Dressage is the fundamental training of the sport on which the other two phases are built as it develops the strength and balance for the rigors of cross-country and the preciseness of show jumping. Dressage showcases the ultimate partnership as the rider uses his or her seat, legs and hands, known as the “aids,” to communicate silently, making the test look like a seamless performance.
The dressage phase can prove challenging for an event horse as they are supremely fit. The most tactful riders can harness and direct that energy into a polished and powerful performance.
Each movement is scored on a scale of 0 to 10, with 0 being the lowest and 10 being the best. The sum of these scores is combined with the overall collective marks, gaits, impulsion, submission, and rider for a total score. That score is then subtracted by the number of total possible points, multiplied by 100 and subtracted by 100. The resulting scores are penalty points or the points that the pair could not earn in the dressage phase. Penalty points carry onto the next round and the lowest score wins.
The cross-country phase typically occurs on the second day of competition but always after the dressage phase. Cross-country is the cornerstone of eventing and proves the horse’s speed, endurance, and jumping ability over varied terrain and solid obstacles. Carrying forward their penalty points from the dressage phase as their score, the riders’ goal is to finish with the fewest penalties possible by jumping every fence on the first effort and completing the course within the prescribed time limit or optimum time.
Cross-country features solid fences (15-25 for lower levels and 30-40 for upper levels) as well as natural obstacles such as water, ditches, drops and banks. The phase is ridden at a gallop with exact speed requirements varied depending on the level of competition.
Horses and riders must be at peak physical condition to complete the cross-country phase. Riders condition their equine partners for months to reach the fitness required for this ultimate test. Horses must be bold and brave, while riders must carefully control the pace to finish the course in time without expending too much of the horse’s energy.

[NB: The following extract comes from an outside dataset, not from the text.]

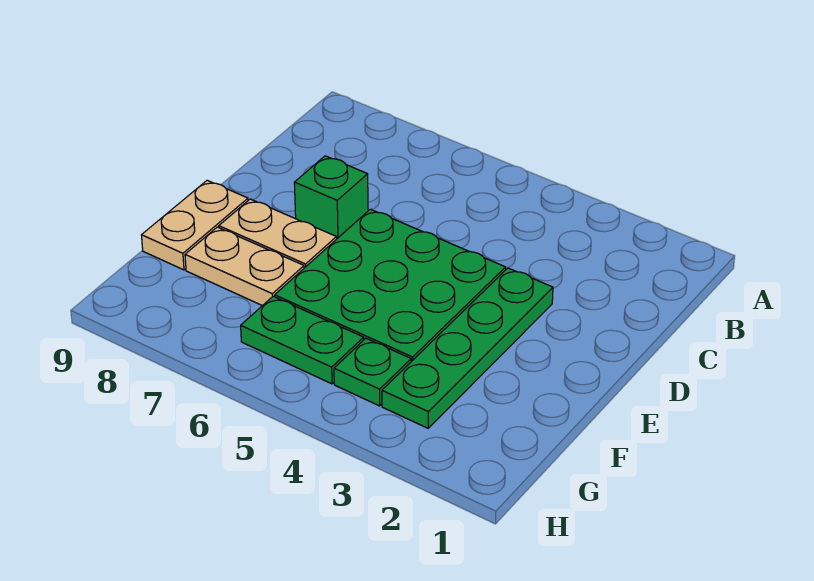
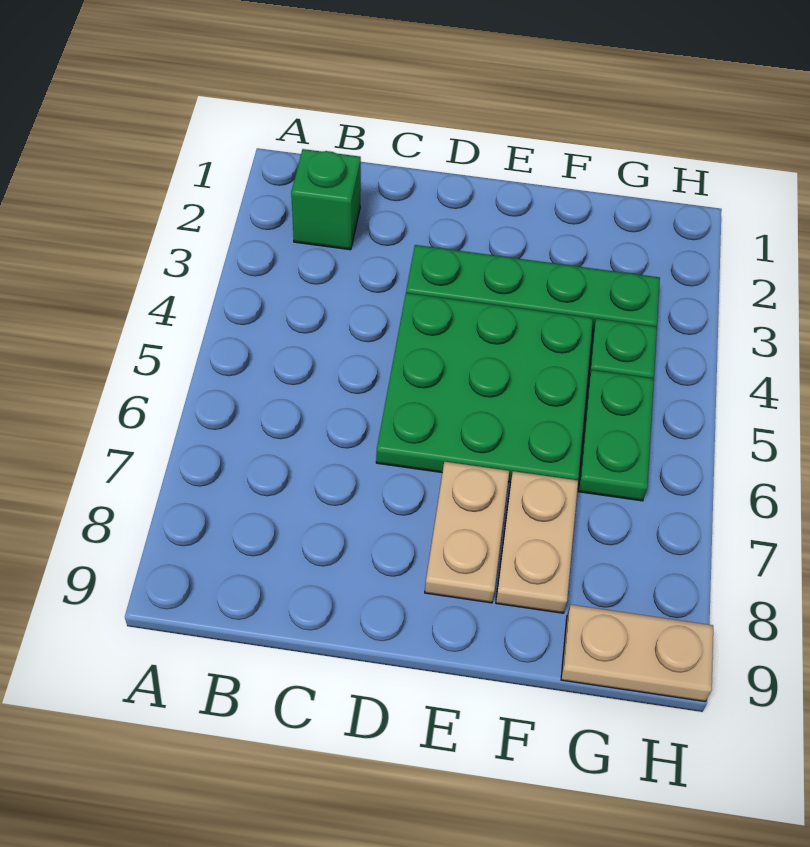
green 1x1 brick [294,156,368,238] -> green 1x1 brick moved to [291,149,361,250]
tan 1x2 plate [142,180,248,270] -> tan 1x2 plate moved to [561,605,713,701]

Mistakes on cross-country are costly to a rider’s final score. If a horse stops at a fence, known as a refusal or runs past a jump, known as a run-out, the pair earns 20 penalty points. A second refusal or run-out at the same obstacle is an additional 40 points and a third results in elimination. Penalty points are also earned for every extra second over optimum time.
The third phase, show jumping, tests horses’ and riders’ precision over a series of colorful fences made of lightweight rails which are easily knocked down. This final phase tests the stamina and recovery of the horse after the very tiring cross-country phase.
Consisting of 12 to 15 jumps in an enclosed arena, show jumping requires accurate riding as the slightest bump could cause a rail to fall, resulting in four penalty points.
Like the cross-country phase, scoring is objectively based on a horse’s ability to clear each fence on course, though, unlike cross-country, the lightweight show jumps fall easily. Knocking a rail or having a refusal or run-out results in four penalty points. The show jumping round has a time limit, and every second above that time accumulates penalty points.
Riders carry their penalty points earned in the dressage phase and any time or jump penalties accrued on the cross-country course into the final phase. This show jumping finale can be an exhilarating and heartbreaking experience for spectators as one single rail down could change the final standings dramatically. The horse-and-rider combination with the lowest score at the end of the competition earns the victory gallop.
In eventing and all equestrian Olympic sports, men and women compete alongside one another as equals.